Within the records that follow, count the lines containing the string "德州直飞石家庄空运". Reply only with the count.

Stored data entries:
####################
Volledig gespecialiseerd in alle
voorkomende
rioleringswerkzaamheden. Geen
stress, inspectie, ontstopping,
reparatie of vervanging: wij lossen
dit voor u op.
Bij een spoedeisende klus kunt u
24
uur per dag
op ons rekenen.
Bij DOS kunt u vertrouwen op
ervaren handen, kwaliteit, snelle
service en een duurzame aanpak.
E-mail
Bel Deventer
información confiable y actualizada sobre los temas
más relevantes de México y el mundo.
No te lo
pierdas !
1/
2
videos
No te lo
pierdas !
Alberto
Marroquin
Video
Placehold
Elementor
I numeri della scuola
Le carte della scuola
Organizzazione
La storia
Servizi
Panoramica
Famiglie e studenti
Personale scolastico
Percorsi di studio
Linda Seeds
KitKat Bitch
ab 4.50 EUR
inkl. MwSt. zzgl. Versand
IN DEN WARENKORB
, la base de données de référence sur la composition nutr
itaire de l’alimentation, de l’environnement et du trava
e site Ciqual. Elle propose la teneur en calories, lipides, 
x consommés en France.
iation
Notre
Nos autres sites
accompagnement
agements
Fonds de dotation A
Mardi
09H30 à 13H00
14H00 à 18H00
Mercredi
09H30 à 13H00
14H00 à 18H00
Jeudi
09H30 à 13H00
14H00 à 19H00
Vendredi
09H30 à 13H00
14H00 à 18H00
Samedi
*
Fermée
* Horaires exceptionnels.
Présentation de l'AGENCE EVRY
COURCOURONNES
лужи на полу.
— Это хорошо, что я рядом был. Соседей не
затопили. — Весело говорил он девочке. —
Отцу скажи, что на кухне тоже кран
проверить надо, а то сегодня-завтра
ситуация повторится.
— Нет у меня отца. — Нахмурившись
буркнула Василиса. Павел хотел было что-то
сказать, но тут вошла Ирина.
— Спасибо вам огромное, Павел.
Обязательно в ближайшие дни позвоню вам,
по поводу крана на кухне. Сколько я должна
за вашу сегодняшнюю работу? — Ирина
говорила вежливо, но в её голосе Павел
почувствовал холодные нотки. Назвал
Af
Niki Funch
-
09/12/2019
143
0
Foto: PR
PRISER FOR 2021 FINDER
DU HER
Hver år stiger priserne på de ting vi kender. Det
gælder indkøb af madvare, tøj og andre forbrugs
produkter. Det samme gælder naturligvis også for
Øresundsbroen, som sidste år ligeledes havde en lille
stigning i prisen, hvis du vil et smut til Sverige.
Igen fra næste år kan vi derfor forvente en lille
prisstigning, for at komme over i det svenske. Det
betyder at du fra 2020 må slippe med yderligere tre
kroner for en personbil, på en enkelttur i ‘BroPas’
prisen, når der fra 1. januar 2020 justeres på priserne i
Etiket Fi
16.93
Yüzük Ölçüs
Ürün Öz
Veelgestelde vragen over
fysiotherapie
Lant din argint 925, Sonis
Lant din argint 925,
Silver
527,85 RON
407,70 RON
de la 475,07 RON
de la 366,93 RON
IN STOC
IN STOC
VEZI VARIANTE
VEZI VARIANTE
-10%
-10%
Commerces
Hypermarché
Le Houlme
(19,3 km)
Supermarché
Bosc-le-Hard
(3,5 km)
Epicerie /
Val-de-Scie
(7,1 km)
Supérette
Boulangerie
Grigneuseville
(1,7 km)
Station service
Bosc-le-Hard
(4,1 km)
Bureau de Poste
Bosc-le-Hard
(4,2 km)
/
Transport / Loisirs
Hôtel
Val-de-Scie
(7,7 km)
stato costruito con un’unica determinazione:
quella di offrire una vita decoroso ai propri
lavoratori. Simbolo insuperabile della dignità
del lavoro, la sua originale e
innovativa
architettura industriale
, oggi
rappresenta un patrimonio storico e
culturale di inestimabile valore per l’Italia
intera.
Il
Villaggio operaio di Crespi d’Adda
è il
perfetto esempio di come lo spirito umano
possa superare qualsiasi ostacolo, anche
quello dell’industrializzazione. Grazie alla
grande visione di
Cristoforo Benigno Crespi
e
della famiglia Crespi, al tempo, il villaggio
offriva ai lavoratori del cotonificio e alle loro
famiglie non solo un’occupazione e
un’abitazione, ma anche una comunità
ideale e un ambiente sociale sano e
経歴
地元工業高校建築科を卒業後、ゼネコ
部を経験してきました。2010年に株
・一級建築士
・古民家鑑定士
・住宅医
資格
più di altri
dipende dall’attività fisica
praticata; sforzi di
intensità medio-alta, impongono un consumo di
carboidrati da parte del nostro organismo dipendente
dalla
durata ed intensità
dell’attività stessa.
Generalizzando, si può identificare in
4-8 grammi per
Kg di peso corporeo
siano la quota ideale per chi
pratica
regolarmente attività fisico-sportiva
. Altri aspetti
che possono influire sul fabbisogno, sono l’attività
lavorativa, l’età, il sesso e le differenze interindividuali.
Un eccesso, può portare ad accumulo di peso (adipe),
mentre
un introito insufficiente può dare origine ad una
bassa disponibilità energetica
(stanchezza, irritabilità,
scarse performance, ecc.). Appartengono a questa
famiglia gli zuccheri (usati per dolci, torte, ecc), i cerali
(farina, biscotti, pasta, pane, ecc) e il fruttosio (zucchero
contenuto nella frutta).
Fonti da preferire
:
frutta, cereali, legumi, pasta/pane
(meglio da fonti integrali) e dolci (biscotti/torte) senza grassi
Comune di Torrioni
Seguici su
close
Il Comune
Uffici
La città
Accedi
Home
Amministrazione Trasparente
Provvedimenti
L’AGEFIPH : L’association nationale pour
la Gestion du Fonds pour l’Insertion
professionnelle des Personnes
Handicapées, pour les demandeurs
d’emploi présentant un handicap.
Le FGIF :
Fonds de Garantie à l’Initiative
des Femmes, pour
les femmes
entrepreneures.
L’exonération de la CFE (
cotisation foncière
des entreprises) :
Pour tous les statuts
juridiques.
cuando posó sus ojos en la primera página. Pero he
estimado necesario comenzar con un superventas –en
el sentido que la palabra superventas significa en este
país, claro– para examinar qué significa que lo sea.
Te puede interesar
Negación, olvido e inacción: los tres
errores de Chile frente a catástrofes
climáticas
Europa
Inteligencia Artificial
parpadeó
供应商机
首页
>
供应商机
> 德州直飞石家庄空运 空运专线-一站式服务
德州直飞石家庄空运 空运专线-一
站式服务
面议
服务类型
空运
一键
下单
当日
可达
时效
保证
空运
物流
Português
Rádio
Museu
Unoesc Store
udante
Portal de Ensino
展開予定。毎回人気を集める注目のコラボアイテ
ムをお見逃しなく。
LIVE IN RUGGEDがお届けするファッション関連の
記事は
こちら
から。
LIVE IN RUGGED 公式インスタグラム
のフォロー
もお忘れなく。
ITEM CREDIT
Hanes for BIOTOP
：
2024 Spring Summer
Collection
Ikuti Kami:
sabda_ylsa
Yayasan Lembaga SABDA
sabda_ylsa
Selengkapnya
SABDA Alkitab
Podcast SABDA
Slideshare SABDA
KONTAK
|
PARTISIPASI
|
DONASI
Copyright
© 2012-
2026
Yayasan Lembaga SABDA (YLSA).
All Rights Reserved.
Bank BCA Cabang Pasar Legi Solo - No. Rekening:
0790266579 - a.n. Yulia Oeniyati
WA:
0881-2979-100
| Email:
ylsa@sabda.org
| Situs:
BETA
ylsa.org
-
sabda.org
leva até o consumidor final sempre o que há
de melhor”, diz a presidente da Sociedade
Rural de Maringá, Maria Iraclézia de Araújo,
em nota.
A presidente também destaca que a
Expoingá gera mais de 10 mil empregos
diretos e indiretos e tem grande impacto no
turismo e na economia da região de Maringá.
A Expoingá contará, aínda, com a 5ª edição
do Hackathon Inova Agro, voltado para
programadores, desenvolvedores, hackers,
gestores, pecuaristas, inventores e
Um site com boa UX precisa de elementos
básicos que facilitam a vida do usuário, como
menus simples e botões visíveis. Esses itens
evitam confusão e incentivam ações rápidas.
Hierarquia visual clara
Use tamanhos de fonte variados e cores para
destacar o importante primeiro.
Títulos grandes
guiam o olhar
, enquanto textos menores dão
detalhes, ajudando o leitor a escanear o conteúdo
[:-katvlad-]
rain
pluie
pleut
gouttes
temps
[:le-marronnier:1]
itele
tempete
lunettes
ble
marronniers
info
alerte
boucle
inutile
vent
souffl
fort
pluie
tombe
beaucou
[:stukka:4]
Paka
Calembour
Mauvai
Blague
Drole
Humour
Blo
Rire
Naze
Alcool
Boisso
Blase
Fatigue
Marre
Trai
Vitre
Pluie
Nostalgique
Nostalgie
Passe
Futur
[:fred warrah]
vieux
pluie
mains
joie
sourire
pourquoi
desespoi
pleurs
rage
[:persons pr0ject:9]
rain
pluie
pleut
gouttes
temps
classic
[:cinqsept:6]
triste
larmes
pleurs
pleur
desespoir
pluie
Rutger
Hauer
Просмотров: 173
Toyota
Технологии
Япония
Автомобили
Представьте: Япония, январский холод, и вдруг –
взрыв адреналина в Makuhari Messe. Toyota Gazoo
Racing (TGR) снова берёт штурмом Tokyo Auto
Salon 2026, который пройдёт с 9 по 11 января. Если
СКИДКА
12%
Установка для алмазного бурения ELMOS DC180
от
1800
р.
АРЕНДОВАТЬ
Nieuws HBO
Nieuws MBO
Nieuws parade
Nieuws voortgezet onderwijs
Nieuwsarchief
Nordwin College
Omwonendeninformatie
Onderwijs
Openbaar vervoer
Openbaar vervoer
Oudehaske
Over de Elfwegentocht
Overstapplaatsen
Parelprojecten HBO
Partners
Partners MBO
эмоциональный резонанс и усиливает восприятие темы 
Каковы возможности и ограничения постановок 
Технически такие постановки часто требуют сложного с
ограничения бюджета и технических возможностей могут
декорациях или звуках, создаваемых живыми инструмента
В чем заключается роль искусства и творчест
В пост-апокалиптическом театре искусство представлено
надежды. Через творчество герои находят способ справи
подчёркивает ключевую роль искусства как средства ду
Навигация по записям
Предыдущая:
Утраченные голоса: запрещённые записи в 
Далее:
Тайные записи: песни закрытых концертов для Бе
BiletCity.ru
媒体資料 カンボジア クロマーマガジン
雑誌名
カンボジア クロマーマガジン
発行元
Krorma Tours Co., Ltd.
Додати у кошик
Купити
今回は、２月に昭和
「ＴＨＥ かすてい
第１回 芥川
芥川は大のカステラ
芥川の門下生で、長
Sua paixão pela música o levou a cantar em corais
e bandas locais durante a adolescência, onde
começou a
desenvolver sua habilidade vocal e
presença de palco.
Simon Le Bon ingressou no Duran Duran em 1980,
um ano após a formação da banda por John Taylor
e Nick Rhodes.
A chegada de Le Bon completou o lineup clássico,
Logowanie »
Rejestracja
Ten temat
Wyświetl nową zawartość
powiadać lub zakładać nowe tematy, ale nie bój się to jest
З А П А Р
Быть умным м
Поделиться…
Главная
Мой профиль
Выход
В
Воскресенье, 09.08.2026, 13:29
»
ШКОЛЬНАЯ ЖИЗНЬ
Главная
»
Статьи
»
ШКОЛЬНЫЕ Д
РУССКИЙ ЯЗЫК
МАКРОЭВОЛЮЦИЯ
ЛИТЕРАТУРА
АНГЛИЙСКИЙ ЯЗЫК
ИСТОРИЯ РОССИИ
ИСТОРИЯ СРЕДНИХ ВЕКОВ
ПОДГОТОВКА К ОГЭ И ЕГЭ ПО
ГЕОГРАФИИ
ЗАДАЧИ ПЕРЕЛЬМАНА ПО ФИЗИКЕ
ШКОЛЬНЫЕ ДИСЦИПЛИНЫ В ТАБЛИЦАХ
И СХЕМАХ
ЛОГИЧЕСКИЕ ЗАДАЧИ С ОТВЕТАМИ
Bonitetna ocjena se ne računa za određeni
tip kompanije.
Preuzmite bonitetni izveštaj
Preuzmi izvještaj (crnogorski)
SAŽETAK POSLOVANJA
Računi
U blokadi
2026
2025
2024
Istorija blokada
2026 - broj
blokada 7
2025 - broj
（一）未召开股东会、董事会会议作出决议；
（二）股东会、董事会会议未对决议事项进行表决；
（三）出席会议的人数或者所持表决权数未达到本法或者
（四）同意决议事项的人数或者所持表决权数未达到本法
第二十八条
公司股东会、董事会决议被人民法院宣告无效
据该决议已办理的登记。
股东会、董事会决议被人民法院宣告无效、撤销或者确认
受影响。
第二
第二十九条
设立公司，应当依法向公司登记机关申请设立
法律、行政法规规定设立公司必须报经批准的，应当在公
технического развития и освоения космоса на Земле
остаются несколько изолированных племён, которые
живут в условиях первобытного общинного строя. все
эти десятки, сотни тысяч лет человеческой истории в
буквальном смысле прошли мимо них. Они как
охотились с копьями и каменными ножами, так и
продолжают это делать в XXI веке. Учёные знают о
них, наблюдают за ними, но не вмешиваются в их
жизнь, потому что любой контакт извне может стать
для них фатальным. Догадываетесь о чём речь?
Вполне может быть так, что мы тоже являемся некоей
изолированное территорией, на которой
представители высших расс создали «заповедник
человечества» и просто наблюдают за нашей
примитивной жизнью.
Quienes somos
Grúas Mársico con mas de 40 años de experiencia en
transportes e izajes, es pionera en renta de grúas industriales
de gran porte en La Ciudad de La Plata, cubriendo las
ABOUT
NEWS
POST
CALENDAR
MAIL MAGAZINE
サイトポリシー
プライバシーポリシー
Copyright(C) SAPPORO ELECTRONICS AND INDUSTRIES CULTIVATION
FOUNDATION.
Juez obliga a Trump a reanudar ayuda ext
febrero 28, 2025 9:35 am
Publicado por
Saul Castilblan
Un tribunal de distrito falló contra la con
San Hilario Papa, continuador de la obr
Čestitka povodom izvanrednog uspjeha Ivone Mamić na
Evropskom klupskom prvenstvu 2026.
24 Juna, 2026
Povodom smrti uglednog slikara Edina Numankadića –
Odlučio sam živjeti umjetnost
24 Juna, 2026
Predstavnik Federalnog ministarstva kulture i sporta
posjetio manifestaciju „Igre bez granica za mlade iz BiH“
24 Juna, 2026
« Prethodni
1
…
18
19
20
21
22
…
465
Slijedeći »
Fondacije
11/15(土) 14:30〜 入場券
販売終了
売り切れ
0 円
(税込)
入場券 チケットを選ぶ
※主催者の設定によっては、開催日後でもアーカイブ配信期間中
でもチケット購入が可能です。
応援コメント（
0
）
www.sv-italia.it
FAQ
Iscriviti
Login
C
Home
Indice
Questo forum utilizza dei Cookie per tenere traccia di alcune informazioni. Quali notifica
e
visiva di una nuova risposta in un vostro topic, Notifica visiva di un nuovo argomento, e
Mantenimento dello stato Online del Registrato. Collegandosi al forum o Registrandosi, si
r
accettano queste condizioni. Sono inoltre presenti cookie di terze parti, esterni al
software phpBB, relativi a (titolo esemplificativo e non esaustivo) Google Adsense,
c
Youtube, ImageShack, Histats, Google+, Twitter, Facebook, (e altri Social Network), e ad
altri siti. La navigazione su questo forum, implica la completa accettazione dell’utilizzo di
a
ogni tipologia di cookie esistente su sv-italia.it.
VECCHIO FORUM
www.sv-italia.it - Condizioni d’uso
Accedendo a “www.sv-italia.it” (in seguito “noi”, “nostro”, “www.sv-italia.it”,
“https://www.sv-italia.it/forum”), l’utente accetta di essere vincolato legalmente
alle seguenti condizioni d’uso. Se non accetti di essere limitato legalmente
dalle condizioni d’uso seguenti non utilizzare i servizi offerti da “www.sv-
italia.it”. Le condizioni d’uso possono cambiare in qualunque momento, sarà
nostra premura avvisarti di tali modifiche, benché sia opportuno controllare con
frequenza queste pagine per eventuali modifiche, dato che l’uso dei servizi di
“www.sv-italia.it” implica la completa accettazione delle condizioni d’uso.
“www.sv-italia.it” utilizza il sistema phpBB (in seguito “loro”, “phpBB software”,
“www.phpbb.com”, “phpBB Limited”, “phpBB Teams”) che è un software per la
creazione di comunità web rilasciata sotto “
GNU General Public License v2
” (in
####################
**Response for this exercise**. 2